- [TASK DETAILS] Bring together all lines of the material below that contain the string "DINAJPUR".

- [RECORD SET]
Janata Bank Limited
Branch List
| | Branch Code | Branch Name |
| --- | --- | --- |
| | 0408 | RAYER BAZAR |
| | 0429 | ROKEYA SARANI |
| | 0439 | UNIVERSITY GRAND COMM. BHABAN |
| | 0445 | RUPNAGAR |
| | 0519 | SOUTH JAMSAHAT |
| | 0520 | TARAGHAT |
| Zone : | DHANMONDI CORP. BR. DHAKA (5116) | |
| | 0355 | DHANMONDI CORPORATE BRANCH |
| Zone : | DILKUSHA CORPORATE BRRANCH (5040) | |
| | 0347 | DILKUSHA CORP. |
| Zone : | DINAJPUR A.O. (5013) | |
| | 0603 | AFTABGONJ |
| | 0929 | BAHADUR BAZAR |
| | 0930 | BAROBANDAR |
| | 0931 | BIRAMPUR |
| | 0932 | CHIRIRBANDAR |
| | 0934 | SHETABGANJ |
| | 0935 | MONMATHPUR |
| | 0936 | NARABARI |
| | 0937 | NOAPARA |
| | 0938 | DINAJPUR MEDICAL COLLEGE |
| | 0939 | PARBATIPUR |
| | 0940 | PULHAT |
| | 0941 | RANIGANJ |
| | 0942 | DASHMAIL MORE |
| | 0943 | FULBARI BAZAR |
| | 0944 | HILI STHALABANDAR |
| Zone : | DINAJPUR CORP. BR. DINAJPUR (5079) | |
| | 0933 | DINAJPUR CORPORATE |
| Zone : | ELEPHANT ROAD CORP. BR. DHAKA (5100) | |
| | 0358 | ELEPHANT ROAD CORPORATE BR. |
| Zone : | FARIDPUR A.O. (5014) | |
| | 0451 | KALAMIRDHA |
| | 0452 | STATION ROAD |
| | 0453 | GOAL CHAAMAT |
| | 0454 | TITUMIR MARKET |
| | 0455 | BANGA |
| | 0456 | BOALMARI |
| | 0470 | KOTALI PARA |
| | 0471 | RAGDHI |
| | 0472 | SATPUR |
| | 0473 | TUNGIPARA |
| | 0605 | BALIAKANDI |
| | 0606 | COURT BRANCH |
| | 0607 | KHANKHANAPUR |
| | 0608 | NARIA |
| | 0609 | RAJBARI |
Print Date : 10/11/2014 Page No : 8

- [RESULT]
| Zone : | DINAJPUR A.O. (5013) | |
| | 0938 | DINAJPUR MEDICAL COLLEGE |
| Zone : | DINAJPUR CORP. BR. DINAJPUR (5079) | |
| | 0933 | DINAJPUR CORPORATE |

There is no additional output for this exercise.